### Passage

I recently had to request the content of tree-like structures (in python). After a few iterations, I realized that I needed a language for such a task. I certainly prefer to read a simple request than a complex algorithm. After all, we already have something similar: XPath to request XML structures.
First (stupid) approach: create a comprehensive XML tree
My first approach was to transform my data into an XML tree, then request it with the corresponding XPath engine. It definitely works if you can create the tree structure (because it is not too large, nor does it take too long to create the tree).
Let's take an example (a very simple one, but that's for demo purposes). We want to request the file system. Let's say we want to find a folder that contains 2 things: a file with a "tgz" extension, and a sub-folder containing a "foo.txt" file. The folder should be located directly under the root node. (I want to avoid requests that need to traverse the whole tree)
A file system is definitely a tree structure. To keep it simple, we will create an XML structure with the following properties: the directories will have the "dir" name, and there will be two attribute: the name of the directory, and longname (the full name, given where the first node is). The files will be represented as "file" nodes, with the name and extensions as attributes "name" and "ext".
BTW, we have the following tree file structure:
C:\Tmp
Baz (dir)
Bar (dir)
A (dir)
text.tgz (file)
B (dir)
foo.txt (file)
Here is the code (with ElementTree 1.3a3-20070912-preview, taken from svn)
import unittest
from elementtree.ElementPath import findall
import elementtree.ElementTree as ET
import os, sys
def createXmlTree (start):
elements = {} # a dictionary of nodes
# Create the very root node
root = ET.Element ("dir")
root.set ("name", start)
root.set ("longname", start)
elements [start] = root
for nodes in os.walk (start):
parent = elements [nodes[0]] # we find which node we should be attanched to
for folder in nodes[1]: #nodes[1] is the children directories
elt = ET.SubElement (parent, "dir")

######
### Provided material

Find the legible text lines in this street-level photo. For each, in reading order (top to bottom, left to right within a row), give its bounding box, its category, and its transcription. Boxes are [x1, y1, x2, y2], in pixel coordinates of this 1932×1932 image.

######

**Your task**
Write what comes next in the post about querying trees with XPath, picking up where it stops. The material shown above is separate from the post about querying trees with XPath.

**Right answer**
#Name of the folder
elt.set ("name", folder)
#Long name, including parent long name
long_name = os.sep.join ((parent.get("longname"), folder))
elt.set ("longname", long_name)
elements [long_name] = elt
for file in nodes [2]: #nodes[1] is the children files
elt = ET.SubElement (parent, "file")
elt.set ("name", file)
elt.set ("ext", os.path.splitext(file)[1][1:])
return ET.ElementTree(root)
class TestXPathOnRealXmlTree (unittest.TestCase):
def testOnCTmp (self):
doc = createXmlTree (r"C:\tmp")
result= [e for e in findall (doc.getroot(), "./dir/dir/file[@ext='tgz']/../dir/file[@name='foo.txt']/../..")]
assert len(result) == 1
assert result[0].get("name") == "A"
assert result[0].tag == "dir"
OK, the XPath request is not very simple, but it works quite well.
It says: for each "dir" element, find a "dir" element in it, check that it contains a file with a "ext" attribute named "tgz". If found come back to the "dir" element (with ..), then find a "dir" element under it, then find a "file" element under it, with a "name" attribute which is equal to "foo.txt". If found, come back to the previous dir (..), then the previous one (..).
Ok, it works, I can see my "A" directory.
But we have to create the entire XML document first. If we want to do this type of request against the entire file system, this is definitely not a good idea. Therefore, we will try another approach, with dynamically created elements.
(BTW, you can try to do the same exact thing with
lxml,
pdis-xpaths, and with
pyXml (no longer maintained, but still used)
Using ElementTree with dynamically created elements and XPath requestsNow we need to understand how the XPath engine traverse the XML tree, calling which functions and accessing which attributes.
For this, I investigated how the ElementTree XPath engine accessed the internal data from its Elements, and I re-implemented them as properties:
class DynamicElement (ET.Element):
def __init__ (self):
self._attrib = None
self._children_list = None
self.cachedTag = None
def _dyn_get_attrs (self):
raise NotImplementedError ("must have attributes")
def _dyn_get_children (self):
raise NotImplementedError ("must have children")
def _dyn_get_tag (self):
raise NotImplementedError ("must have a tag")
def _children (self):
if not self._children_list :
self._children_list = self._dyn_get_children ()
return self._children_list
_children = property (_children)
def attrib (self):
if not self._attrib :
self._attrib = self._dyn_get_attrs ()
return self._attrib
attrib = property (attrib)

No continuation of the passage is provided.